**Selected passage:**
^^^^

Category Archives: Entertainment

WHAT I READ: April 2014

I should just accept that four books is a reasonable number of books to read in a month, and anything more would be nothing short of a miracle. This blog post is kind of all over the place, and I don’t know how much anybody else will get out of this. It’s mostly just ramblings and stories, but I’m posting for posterity. These are the books I read in April.

Books Books


I started reading Harry Potter when I was 10 or 11, which is comparatively later than many of my peers. Or at least, it felt that way. In primary school, we had this reading rewards program where they encouraged us to read books by completing reading-based activities, and if we completed a certain number of activities within a month or whatever, we got a voucher for one Pizza Hut buffet. Which was more relevant when Pizza Hut buffets actually existed and were delicious.

But anyway, one of the activities was to pick one page out of whatever novel you were reading, and read it out loud to the class. One boy in my class was super into Harry Potter, and I was like “haha what a nerd”, but I think that was mostly because he used to bully me a bunch and so everything he liked was horrible because he was just the worst. Except that he chose to read out a page describing a really exciting Quidditch match (I forget which one) and I went from being slumped over my desk in a bored stupor to sitting up straight and thinking “oh no…this is great and I must read all the Harry Potter books I can immediately”.

I think this was also during Book Week, when we have to dress up as a book character and walk or “parade” around, because what is cuter than small children in costume? But the best part about Book Week was the book fair in the library, which was the only time I could buy my own books, so I always looked forward to it. That year I searched frantically for Harry Potter and the Philosopher’s Stone, but all they had was Prizoner of Azkaban — the adult paperback version, no less! Why on earth would you buy anything with a cover marketed to adults to sell at a children’s book fair?! HOW COULD A GREYSCALE HIPPOGRIFF APPEAL TO A YOUNG AUDIENCE??? Maybe there was a batch mistake. I bought it anyway, because I was that desperate to start reading the series.

^^^^

**Supplied information:**
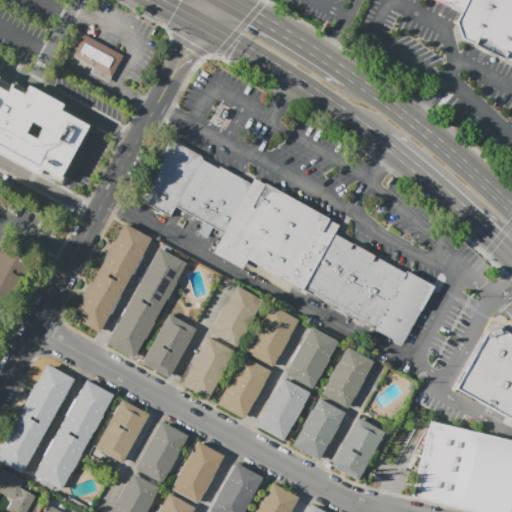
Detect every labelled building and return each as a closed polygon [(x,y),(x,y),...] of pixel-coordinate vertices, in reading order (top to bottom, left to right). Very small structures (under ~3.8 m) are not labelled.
[(511,0),(511,62),(462,38),(456,22),(463,8),(446,0),(511,0)] [(83,34),(72,55),(94,68),(91,74),(109,83),(123,56),(83,34)] [(58,183),(39,172),(38,175),(0,153),(0,77),(10,83),(12,79),(26,87),(27,85),(64,106),(63,108),(92,124),(79,146),(77,145),(68,160),(71,161),(58,183)] [(221,108),(226,111),(221,119),(216,116),(221,108)] [(171,139),(203,156),(204,159),(177,207),(171,218),(139,201),(165,156),(162,154),(171,139)] [(204,159),(220,169),(221,166),(254,184),(227,234),(177,207),(204,159)] [(257,179),(268,185),(269,183),(333,219),(332,222),(341,226),(337,235),(305,291),(250,261),(246,270),(215,254),(227,234),(254,184),(257,179)] [(99,333),(71,318),(123,223),(151,239),(99,333)] [(337,235),(409,275),(377,334),(305,291),(337,235)] [(0,250),(3,245),(32,261),(24,276),(20,274),(19,277),(24,280),(9,309),(0,304),(0,250)] [(106,343),(159,248),(186,263),(133,358),(106,343)] [(410,272),(439,287),(405,349),(377,334),(409,275),(410,272)] [(210,332),(235,286),(262,301),(236,347),(210,332)] [(245,352),(271,305),(297,320),(271,367),(245,352)] [(141,362),(168,314),(196,329),(169,378),(141,362)] [(284,374),(311,327),(338,342),(311,389),(284,374)] [(456,388),(511,420),(511,336),(500,330),(494,331),(488,332),(456,388)] [(181,384),(207,337),(234,351),(207,399),(181,384)] [(347,409),(320,394),(346,347),(373,362),(347,409)] [(242,356),(269,371),(242,419),(216,404),(242,356)] [(22,474),(0,462),(0,448),(46,365),(74,380),(22,474)] [(256,426),(282,379),(309,394),(282,441),(256,426)] [(85,381),(112,396),(59,492),(32,477),(85,381)] [(94,447),(121,399),(148,414),(121,462),(94,447)] [(317,461),(291,446),(318,399),(344,413),(317,461)] [(330,466),(357,417),(385,432),(358,481),(330,466)] [(417,420),(511,441),(511,511),(474,511),(417,498),(423,477),(393,464),(417,420)] [(134,469),(161,422),(187,436),(161,484),(134,469)] [(169,489),(196,441),(222,456),(196,504),(169,489)] [(210,511),(209,511),(236,463),(262,478),(242,511),(210,511)] [(0,492),(0,467),(24,480),(20,488),(34,496),(24,511),(8,511),(2,508),(9,497),(0,492)] [(109,511),(131,474),(158,489),(145,511),(109,511)] [(290,511),(254,511),(271,483),(298,498),(290,511)] [(157,511),(167,494),(195,509),(193,511),(157,511)]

^^^^

**Goals:**
1 – In the blog post about April 2014 reading, what did the primary school reading rewards program give for completing enough activities in a month?
2 – Carry on the blog post about April 2014 reading, picking up after its last sentence.

**Results for the exercise:**
1 – A voucher for one Pizza Hut buffet.

2 –
Anyway, that is why Prisoner of Azkaban was the first Harry Potter book I ever read, and why it is the only one with a drastically different cover. It is still my favourite Harry Potter book. Time travel! Dementors! Sir Cadogan! What’s not to love?


Jaclyn Moriarty is one of my favourite writers, but hardly anyone I know has heard of her. She used to keep a blog that I loved reading, but then she stopped updating it. She also wrote the Ashbury/Brookfield series, which I adore, and a standalone called I Have A Bed Made of Buttermilk Pancakes. More recently, she’s written The Colours of Madeline Trilogy, but I haven’t read any of those books yet.

The Spell Book of Listen Taylor is a reimagining of I Have A Bed Made of Buttermilk Pancakes, but with more focus on the teenager (Listen Taylor). The plot itself is the same though, I think.

Here is what The Spell Book is about:

  • infidelity
  • families
  • a snow storm in Sydney
  • the Zing Family Secret
  • teenage girls
  • magic (a little)

This is a good book. I like it.

MONSTERS OF MEN by Patrick Ness

In my final year of high school, one of my major projects was to write a short thesis or a creative writing piece for an Extension English class. My English teacher made a point to tell us that using creative spacing or differently sized fonts was not the ideal way to convey emotion to the reader. That we should just use our words instead. Or something like that.

I have a feeling my English teacher would have rolled her eyes at the changes in both fonts and sizes in the Chaos Walking trilogy, but I think it works. It feels a little heavy-handed at times, but I mean, how else are you supposed to make an explosion land without using an all-caps, 30pt BOOM?

But yes, I finally read the last instalment of the Chaos Walking trilogy. I liked it. There was a lot of Miaka! Tamahome!-esque yelling from the two main characters —which I will never not roll my eyes at — but the romance wasn’t too unbearable, and it was actually a decent plot device, so good work Patrick Ness. You write good series.


Another novel that takes me back to high school; one of our English modules was on crime fiction, and my English teacher1 said that it was her favourite genre to read, because formulaic mysteries are the best mysteries. I privately disagreed, because where was the fun in reading if you knew how the story was structured, and particularly if you had to study that structure for a whole year (or term? I honestly forget how the school year is set out)?

But then again, some of my favourite television shows — House, Veronica Mars, Castle — have all had protagonists who were the hard-boiled detective reimagined, so I mean, maybe she had a point.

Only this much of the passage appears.